- _CONSEGNA_
Ricopia dal brano sui cantastorie il tratto da "Forse i cantastorie" fino a "comunicazione non esistevano...", parole incluse e senza alcuna modifica.

Per il Cantastorie, lo
spazio, a lui piu' congeniale, e' la piazza e soprattutto le
fiere, dove trova un rapporto diretto con vecchi e giovani, come
e' nella tradizione ( una tradizione che e' antichissima e risale
al medioevo, con i suoi menestrelli ed i suoi "clerici
vangantes" ).
Guardare al passato non vuol dire compiere un'operazione
nostalgica; significa piuttosto osservare il mondo di ieri con un
occhio attento al presente. E, in questo senso, essi svolgono da
sempre un'attivita' esemplare: cantare le vicende tristi e liete
dell'umanita' di ieri e di oggi.
Forse i cantastorie sono i "giornalisti" piu' antichi;
il loro girovagare di continuo fra paesi piccoli e grandi, tra
nazioni e continenti, ne ha fatto dei "corrieri" tra i
piu' vivaci e dei "diffusori" di notizie tra i piu'
efficaci. In una societa' in cui l'analfabetismo imperava e l'oscurantismo
era favorito, con il solo aiuto della chitarra e dei "cartelloni",
essi sono stati preziosi e coloriti "veicoli" di
comunicazione tra le genti. per molto tempo hanno sostituito i
giornali, la radio, la televisione in tempi in cui questi mezzi
di comunicazione non esistevano...
Oggi anche nel piu' sperduto villaggio l'informazione non viene
piu' a mancare ma il cantastorie assolve ancora al suo compito,
quello cioe' di "commentatore" di fatti di sangue e di
mafia, di gioia e di dolore dei piccoli momenti della vita di
tutti i giorni e dei grandi avvenimenti di portata mondiale.
I cantastorie, per loro fortuna forse non sono entrati a far
parte del "business" discografico o televisivo; non si
sono ancora sufficientemente adulterati e ancora poggiano la loro
efficacia sulla forza del dialetto e della comunicazione diretta.

[Voci di dati]
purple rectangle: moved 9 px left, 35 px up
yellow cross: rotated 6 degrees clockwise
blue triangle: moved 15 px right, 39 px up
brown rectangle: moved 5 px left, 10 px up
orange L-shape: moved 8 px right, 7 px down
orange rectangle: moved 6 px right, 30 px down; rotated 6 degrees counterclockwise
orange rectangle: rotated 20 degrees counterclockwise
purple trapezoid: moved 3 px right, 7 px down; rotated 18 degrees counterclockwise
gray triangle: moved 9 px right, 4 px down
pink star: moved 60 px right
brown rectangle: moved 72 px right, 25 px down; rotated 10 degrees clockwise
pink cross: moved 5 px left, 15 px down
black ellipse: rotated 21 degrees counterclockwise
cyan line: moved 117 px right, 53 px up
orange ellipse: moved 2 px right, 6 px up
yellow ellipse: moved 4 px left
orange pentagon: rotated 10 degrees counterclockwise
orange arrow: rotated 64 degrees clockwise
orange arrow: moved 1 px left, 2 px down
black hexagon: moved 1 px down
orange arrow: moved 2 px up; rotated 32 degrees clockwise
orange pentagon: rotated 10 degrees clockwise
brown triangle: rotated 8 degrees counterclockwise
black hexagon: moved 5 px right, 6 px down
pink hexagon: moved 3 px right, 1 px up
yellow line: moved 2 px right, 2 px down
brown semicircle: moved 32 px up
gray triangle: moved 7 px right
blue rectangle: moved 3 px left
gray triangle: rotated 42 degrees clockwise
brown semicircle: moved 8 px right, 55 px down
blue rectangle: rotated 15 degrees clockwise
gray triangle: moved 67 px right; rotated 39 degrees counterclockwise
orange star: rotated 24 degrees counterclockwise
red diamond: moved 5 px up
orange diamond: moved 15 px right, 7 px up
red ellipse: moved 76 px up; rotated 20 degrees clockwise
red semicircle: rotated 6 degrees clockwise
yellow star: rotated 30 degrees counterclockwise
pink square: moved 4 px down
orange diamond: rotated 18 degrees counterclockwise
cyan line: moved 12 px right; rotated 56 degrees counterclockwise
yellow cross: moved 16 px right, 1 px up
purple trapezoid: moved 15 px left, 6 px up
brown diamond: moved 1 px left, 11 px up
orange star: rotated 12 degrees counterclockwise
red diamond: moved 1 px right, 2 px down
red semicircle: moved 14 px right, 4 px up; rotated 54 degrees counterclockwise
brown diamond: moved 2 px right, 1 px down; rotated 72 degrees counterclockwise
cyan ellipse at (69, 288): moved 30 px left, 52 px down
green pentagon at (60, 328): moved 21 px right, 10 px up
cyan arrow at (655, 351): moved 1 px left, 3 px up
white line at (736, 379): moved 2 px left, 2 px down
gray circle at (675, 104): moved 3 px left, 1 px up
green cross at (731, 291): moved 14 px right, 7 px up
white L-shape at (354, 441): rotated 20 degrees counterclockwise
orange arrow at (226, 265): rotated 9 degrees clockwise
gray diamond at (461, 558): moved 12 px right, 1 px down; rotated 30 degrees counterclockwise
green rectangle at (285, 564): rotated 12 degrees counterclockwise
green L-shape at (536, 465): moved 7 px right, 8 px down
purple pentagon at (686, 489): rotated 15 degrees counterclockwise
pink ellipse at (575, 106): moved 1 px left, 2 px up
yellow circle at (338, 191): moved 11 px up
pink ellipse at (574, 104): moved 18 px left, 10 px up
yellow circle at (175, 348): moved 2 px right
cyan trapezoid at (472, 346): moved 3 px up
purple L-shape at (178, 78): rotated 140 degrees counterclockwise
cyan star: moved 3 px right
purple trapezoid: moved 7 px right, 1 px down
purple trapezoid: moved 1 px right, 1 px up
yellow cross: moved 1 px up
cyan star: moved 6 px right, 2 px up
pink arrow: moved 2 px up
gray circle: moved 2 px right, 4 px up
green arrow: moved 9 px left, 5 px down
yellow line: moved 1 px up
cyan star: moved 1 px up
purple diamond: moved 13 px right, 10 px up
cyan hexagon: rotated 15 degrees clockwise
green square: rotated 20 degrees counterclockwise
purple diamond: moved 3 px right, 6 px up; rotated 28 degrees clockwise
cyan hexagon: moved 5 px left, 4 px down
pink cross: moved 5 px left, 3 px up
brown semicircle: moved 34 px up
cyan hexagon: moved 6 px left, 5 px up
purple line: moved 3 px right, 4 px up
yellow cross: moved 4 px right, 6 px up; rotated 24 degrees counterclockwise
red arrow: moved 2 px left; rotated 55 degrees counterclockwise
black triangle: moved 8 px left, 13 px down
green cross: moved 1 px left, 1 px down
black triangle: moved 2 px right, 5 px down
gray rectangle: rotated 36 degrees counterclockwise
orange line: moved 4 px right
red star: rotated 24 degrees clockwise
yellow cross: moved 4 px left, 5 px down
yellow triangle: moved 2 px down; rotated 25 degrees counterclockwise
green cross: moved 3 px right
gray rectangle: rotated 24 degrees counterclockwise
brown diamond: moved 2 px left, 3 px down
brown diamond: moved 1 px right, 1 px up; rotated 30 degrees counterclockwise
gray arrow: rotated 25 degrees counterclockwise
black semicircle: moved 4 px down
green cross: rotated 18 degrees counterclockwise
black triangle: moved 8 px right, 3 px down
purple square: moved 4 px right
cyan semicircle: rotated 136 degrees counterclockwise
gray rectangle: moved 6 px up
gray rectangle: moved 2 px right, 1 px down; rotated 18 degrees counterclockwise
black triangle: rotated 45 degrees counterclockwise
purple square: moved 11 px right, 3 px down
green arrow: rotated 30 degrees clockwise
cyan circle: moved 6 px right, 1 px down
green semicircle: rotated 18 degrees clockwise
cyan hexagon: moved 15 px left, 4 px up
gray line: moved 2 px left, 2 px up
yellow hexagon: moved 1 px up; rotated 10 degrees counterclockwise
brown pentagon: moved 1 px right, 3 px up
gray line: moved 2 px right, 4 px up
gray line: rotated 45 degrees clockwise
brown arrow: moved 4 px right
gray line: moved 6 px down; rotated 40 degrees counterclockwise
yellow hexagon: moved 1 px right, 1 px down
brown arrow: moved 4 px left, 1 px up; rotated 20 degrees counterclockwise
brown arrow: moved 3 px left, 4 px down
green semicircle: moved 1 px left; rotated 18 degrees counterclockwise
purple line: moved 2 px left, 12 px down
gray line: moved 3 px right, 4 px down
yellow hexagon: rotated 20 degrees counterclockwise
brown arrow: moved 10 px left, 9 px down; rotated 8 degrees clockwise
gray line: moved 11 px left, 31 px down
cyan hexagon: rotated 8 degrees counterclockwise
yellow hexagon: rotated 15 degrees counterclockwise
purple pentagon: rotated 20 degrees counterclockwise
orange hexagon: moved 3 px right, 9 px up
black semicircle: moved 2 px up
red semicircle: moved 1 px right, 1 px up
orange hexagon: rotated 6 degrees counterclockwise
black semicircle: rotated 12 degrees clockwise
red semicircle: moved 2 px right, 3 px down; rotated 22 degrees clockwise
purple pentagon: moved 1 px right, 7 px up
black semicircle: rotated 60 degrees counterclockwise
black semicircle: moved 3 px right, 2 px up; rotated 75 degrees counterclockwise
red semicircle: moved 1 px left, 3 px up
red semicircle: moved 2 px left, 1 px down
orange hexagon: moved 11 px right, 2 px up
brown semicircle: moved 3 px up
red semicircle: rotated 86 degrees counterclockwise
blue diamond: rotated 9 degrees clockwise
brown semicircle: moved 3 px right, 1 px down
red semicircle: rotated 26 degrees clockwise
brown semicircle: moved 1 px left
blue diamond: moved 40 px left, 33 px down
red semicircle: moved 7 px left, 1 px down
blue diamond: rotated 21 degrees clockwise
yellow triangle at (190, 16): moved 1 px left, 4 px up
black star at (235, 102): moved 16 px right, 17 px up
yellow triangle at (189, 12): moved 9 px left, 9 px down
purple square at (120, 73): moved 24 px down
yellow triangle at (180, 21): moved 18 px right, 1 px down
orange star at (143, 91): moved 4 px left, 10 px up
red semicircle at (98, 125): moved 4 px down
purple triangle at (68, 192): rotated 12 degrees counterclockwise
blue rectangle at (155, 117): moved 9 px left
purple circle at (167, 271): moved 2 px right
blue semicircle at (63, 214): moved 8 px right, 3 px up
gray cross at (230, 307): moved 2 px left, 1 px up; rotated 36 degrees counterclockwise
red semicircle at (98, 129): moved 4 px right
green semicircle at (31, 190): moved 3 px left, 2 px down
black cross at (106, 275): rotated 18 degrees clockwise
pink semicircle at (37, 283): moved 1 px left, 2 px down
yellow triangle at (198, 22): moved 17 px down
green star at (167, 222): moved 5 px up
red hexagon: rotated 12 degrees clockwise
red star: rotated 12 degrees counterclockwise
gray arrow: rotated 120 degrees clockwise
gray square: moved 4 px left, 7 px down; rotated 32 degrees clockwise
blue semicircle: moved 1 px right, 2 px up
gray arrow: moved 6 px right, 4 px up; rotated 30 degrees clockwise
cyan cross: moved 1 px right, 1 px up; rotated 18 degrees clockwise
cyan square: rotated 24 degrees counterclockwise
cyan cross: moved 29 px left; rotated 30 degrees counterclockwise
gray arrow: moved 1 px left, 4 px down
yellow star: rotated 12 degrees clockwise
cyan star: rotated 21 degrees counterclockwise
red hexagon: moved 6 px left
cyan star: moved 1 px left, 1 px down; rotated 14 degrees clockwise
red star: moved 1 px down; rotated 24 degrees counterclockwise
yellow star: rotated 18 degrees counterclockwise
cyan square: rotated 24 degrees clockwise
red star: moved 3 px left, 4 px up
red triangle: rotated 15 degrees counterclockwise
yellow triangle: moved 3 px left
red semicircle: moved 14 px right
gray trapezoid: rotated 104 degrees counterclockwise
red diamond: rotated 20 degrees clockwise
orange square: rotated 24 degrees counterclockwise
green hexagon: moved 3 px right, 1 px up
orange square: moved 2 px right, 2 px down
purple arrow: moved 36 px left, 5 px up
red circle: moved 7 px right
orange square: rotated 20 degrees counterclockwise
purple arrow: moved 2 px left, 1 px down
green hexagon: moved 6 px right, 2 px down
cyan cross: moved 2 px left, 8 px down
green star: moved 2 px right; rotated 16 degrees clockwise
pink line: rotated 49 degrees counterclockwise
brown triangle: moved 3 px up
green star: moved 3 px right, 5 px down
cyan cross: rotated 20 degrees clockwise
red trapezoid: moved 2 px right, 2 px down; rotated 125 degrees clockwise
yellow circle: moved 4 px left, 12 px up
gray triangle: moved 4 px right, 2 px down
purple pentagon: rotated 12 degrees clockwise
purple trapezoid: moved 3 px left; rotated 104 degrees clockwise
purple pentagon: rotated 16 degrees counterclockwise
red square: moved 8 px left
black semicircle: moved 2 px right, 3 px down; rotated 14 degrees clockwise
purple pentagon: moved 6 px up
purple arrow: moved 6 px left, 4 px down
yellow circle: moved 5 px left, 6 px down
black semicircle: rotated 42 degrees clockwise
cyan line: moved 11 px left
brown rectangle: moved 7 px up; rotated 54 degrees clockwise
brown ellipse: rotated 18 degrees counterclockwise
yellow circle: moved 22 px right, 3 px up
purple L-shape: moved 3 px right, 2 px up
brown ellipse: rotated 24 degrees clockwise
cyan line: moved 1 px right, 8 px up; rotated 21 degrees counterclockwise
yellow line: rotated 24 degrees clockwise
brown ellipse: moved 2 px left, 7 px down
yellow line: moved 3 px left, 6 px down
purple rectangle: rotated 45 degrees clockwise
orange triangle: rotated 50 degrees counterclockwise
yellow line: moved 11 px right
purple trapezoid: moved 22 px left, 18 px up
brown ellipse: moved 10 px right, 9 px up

- _SPAZIO RISPOSTA_
Forse i cantastorie sono i "giornalisti" piu' antichi;
il loro girovagare di continuo fra paesi piccoli e grandi, tra
nazioni e continenti, ne ha fatto dei "corrieri" tra i
piu' vivaci e dei "diffusori" di notizie tra i piu'
efficaci. In una societa' in cui l'analfabetismo imperava e l'oscurantismo
era favorito, con il solo aiuto della chitarra e dei "cartelloni",
essi sono stati preziosi e coloriti "veicoli" di
comunicazione tra le genti. per molto tempo hanno sostituito i
giornali, la radio, la televisione in tempi in cui questi mezzi
di comunicazione non esistevano...